In each experimental trial, each participant pressed a button on a keyboard button to start. In the case of no priming, the speech stimuli were presented according to the following procedure: (1) two-talker masker presentation began immediately after the button press; (2) a full target sentence was presented about 500 ms after the masker onset; (3) the masker and target ended simultaneously. For the same-sentence or different-sentence masker-priming, the speech stimuli were presented according to a four-step process: (1) either the same-sentence or different-sentence masker-priming was presented three times in silence immediately after the button press, and there was no pause between the three presentations; (2) a masker sentence was presented about 4000 ms after the end of the prime presentation; (3) a full target sentence was presented about 500 ms after the masker onset; (4) the masker and target ended simultaneously.

All of the other aspects, including the apparatus and procedure, were the same as in Experiment 1. The performance was scored as the number of correctly identified characters for each keyword. The percentage correct for each keyword was the ratio of the number of characters identified correctly to the total number of characters in each keyword.

Results

Figure 5 displays the group-mean percentages for correct identification of each keyword (top: initial keyword, upper middle: middle keyword, lower middle: final keyword, bottom: whole sentence) of the target sentences as a function of the SMR for the younger (left) and older participants (right).
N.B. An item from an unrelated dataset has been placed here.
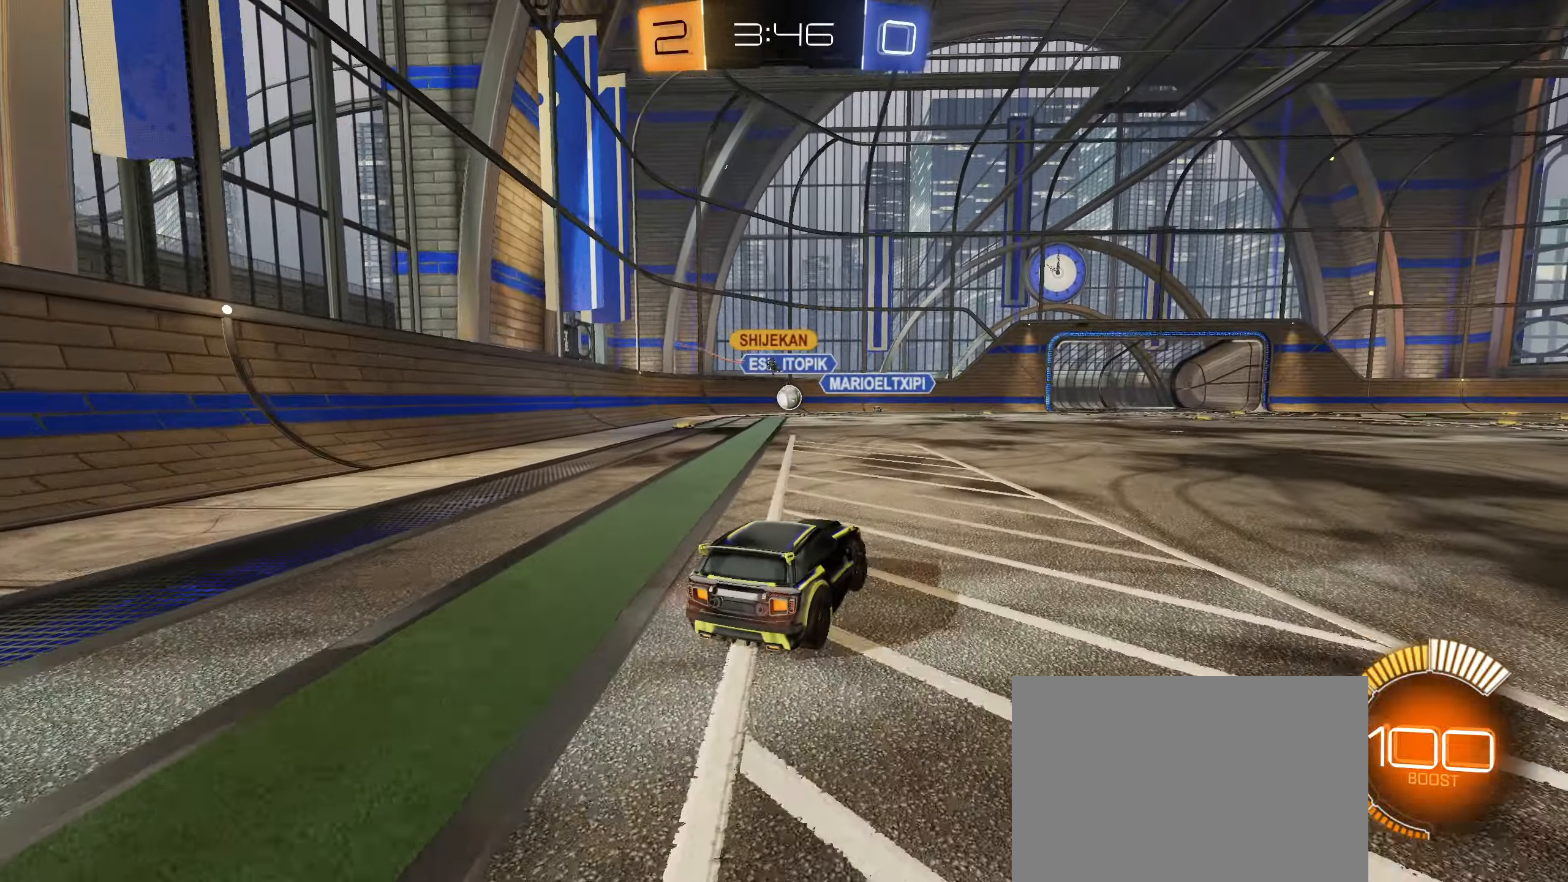
{"buttons": ["L1", "R2"], "left_stick": "right", "right_stick": "center", "events": [[50, "left_stick", "down-left"], [166, "left_stick", "left"], [366, "left_stick", "right"], [400, "L2", "down"], [450, "L1", "down"], [500, "L2", "up"]]}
The results are shown for the cases in which no priming (circles), same-sentence masker-priming (squares), and different-sentence masker-priming (pentagons) was presented. The smooth lines are the best-fit psychometric functions. It is apparent from Figure 5 (upper six panels) that higher group-mean percentages of correct identification for each of the three keywords were obtained with same-sentence masker-priming than in the other two cases by both the younger and older adults. The bottom panels present the results for correct identification of the whole target sentence. As was the case for each of the three keywords, same-sentence masker-priming yielded a higher percentage of correct identification than did different-sentence masker-priming and no priming. Comparison of the results for the younger and older participants in Figure 5 indicates that the amount of release from speech masking induced by the same-sentence masker-priming was greater for the younger adults (1.8, 1.5, 2.0, and 1.4 dB for the initial keyword, middle keyword, final keyword, and whole sentence, respectively) than for the older adults (1.1, 0.6, 0.9, and 0.6 dB for the initial keyword, middle keyword, final keyword, and whole sentence, respectively), which agrees with the results of Experiment 1. In addition, Figure 5 also indicated that the amount of release due to the different-sentence masker-priming was greater for the younger adults (1.0, 0.7, 1.2, and 0.7 dB for the initial keyword, middle keyword, final keyword, and whole sentence, respectively) than for the older adults (0.5, 0.4, 0.4, and 0.2 dB for the initial keyword, middle keyword, final keyword, and whole sentence, respectively).

FIGURE 5

FIGURE 5. Group-mean percentages of correct identification of each of the three keywords in the target sentence in Experiment 2, as a function of SMR and for the younger (left) and older participants (right). The top, upper middle, lower middle, and bottom panels, respectively, represent the group-mean percentages of correct identification of the initial keyword, middle keyword, final keyword, and whole target sentence. Two different priming conditions were implemented: no priming (circles) and different-sentence masker-priming (squares). The best-fit psychometric functions (curves) for each masker-priming condition are shown in each of the panels.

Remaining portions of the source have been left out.